══ Document excerpt ══
Instead of entering cell addresses to enable a formula to operate on the values stored in those locations, you may enter an Array of values into the SUM function arguments: =SUM(1,2,3,4,5).
Or
Enter an Array enclosed in brackets into the formulas argument. For example, use the MATCH function to return the position of the number 10 in an Array of values: =MATCH(10,{3,7,10,15,20}). The result = 3



Formulas such as SUMPRODUCT utilize computer memory to store values temporarily while calculating complicated math problems. These values are stored in an Array.


To add the total sales amount of 3 items when the quantities sold are 10, 20, and 30 and the sale prices are $3, $4, and $5 respectively, the SUMPRODUCT formula stores each multiplication product in an Array (Array size is 3) and then adds the three values from the Array.
The SUMPRODUCT formula: =SUMPRODUCT(A1:A3,B1:B3), 
Result - total sales=$260.



As explained in the previous section, many formulas create Arrays when they need to store values during calculations. However, an Excel user may create a formula that deliberately enforces the program to open an Array/Arrays to store values.
═══
--- Task goal ---
Return the Excel arrays excerpt above word for word, in full.
══ Provided material ══
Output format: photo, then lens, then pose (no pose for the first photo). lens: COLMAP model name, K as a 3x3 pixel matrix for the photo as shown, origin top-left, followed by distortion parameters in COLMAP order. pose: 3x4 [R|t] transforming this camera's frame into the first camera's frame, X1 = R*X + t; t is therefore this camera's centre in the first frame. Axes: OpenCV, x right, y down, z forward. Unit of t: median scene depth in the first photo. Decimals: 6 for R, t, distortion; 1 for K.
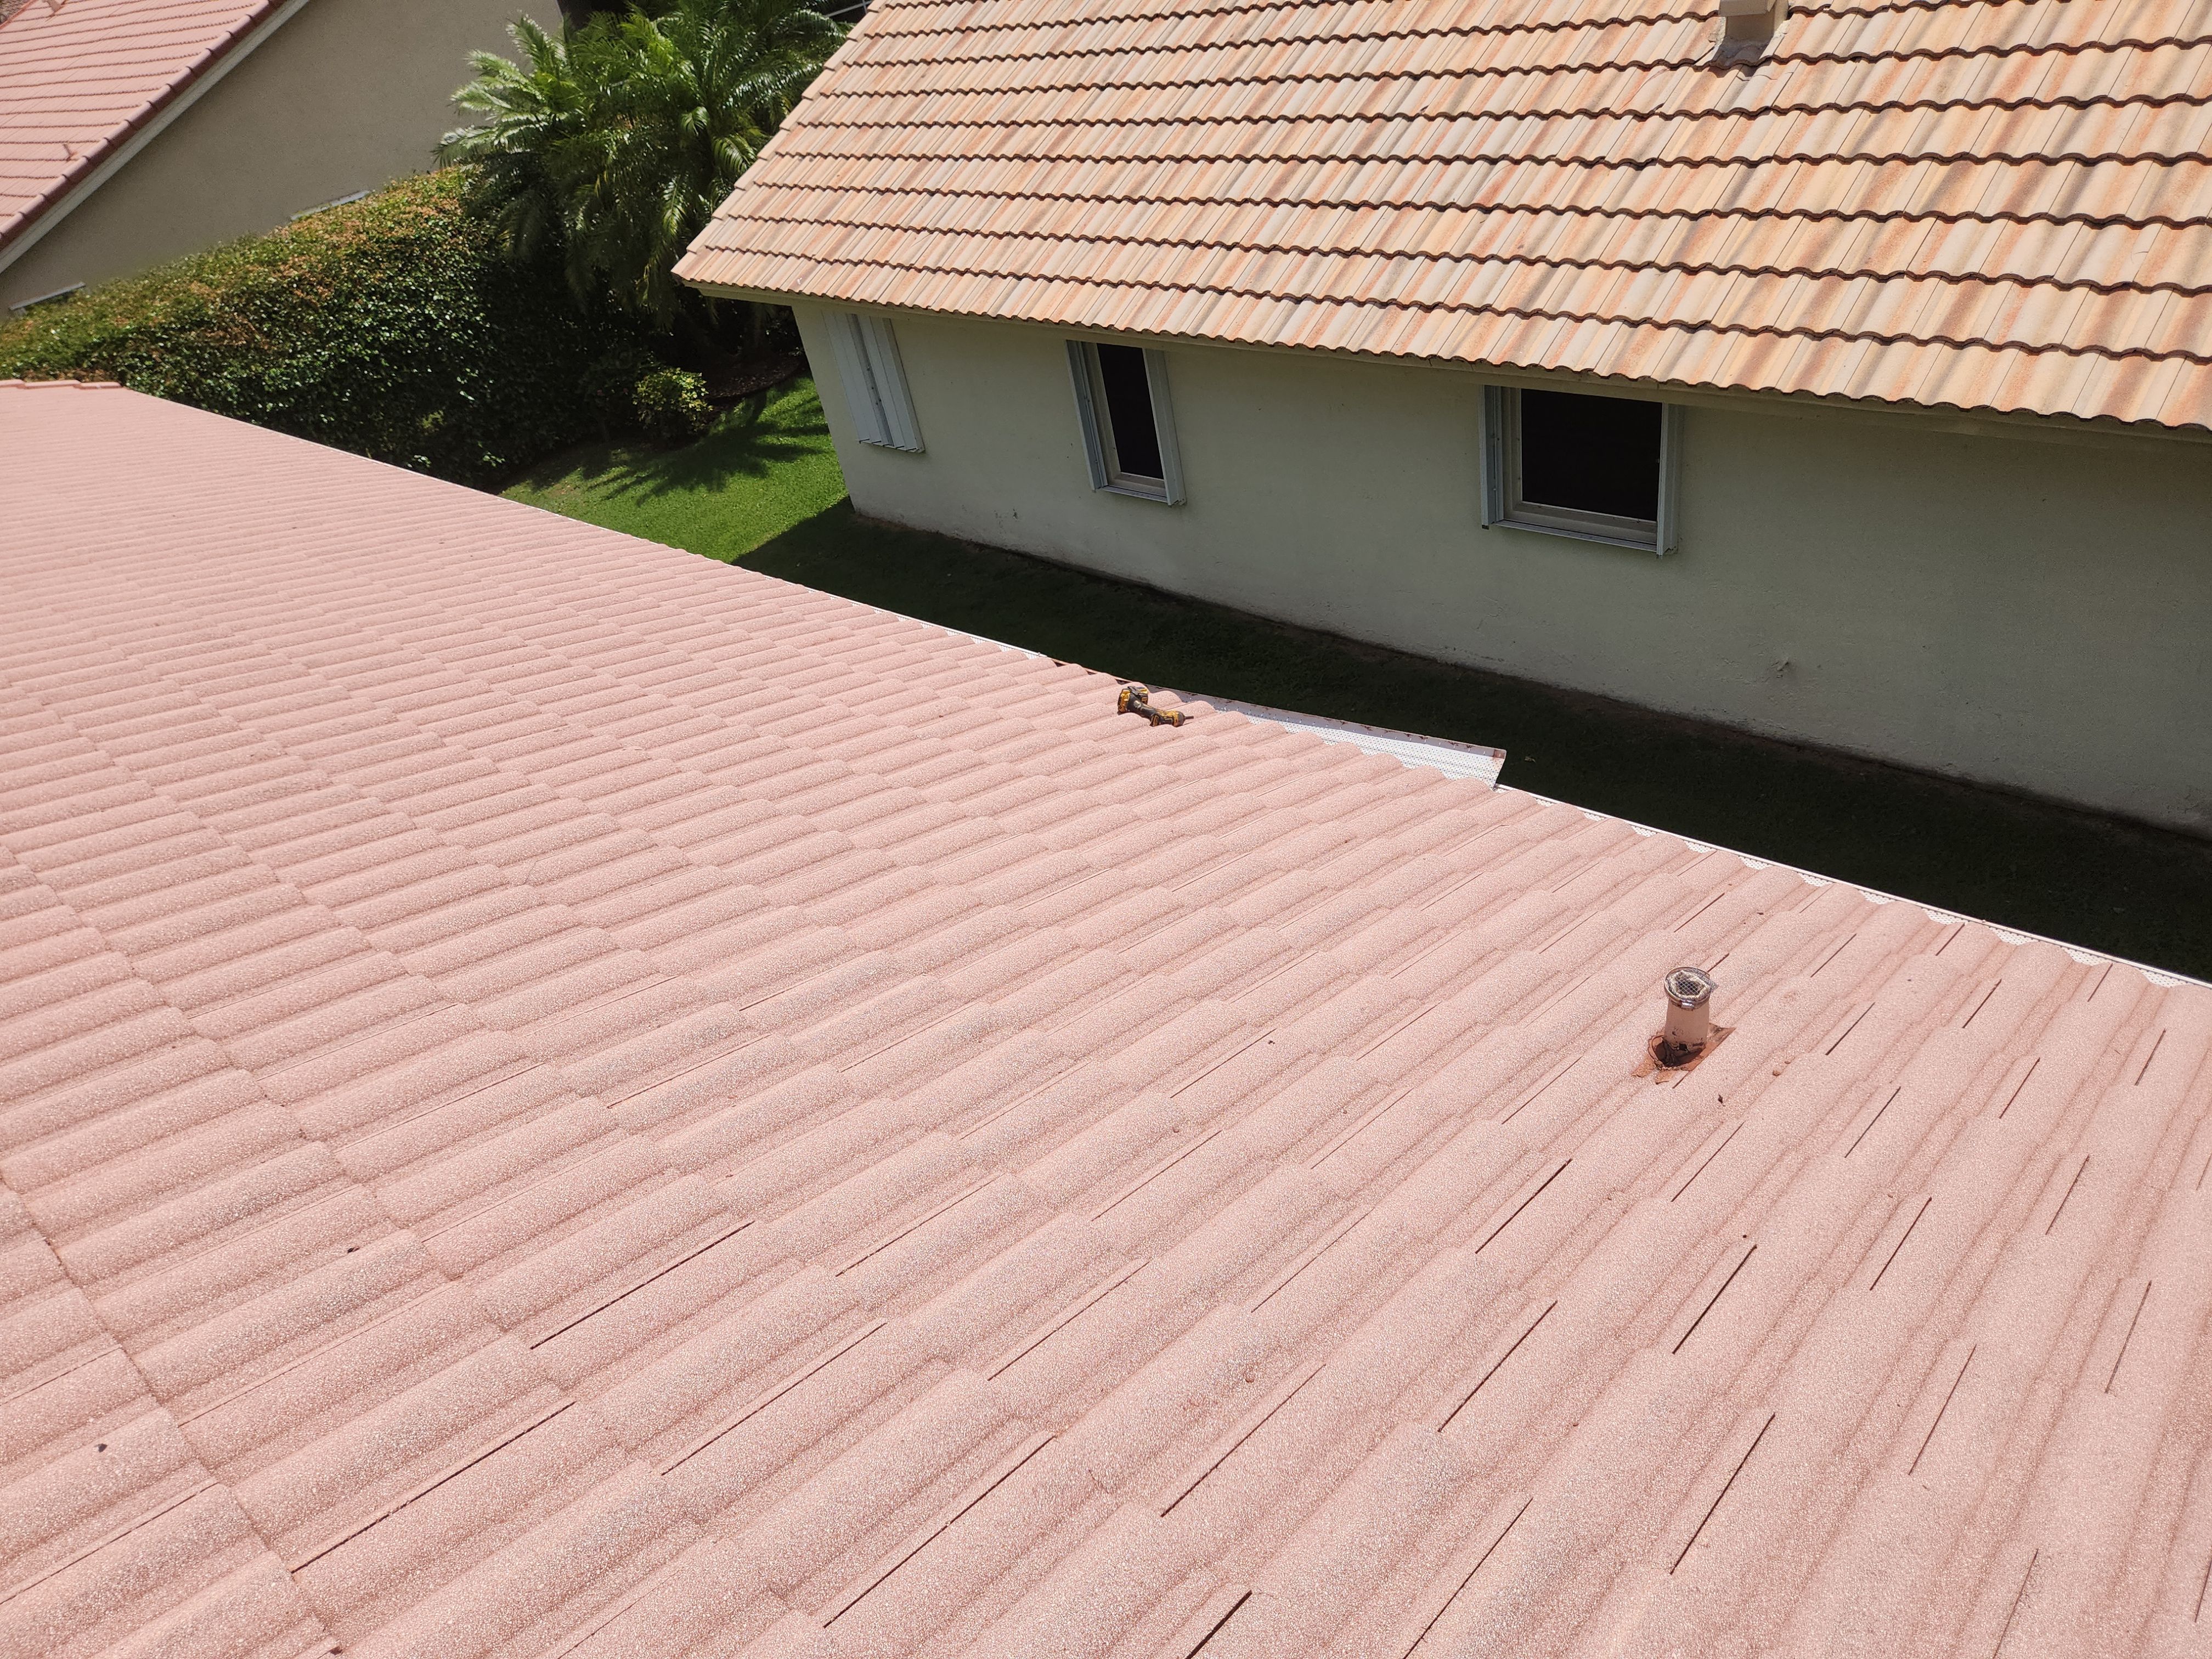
═══
--- Solution for this task ---
Instead of entering cell addresses to enable a formula to operate on the values stored in those locations, you may enter an Array of values into the SUM function arguments: =SUM(1,2,3,4,5).
Or
Enter an Array enclosed in brackets into the formulas argument. For example, use the MATCH function to return the position of the number 10 in an Array of values: =MATCH(10,{3,7,10,15,20}). The result = 3



Formulas such as SUMPRODUCT utilize computer memory to store values temporarily while calculating complicated math problems. These values are stored in an Array.


To add the total sales amount of 3 items when the quantities sold are 10, 20, and 30 and the sale prices are $3, $4, and $5 respectively, the SUMPRODUCT formula stores each multiplication product in an Array (Array size is 3) and then adds the three values from the Array.
The SUMPRODUCT formula: =SUMPRODUCT(A1:A3,B1:B3), 
Result - total sales=$260.



As explained in the previous section, many formulas create Arrays when they need to store values during calculations. However, an Excel user may create a formula that deliberately enforces the program to open an Array/Arrays to store values.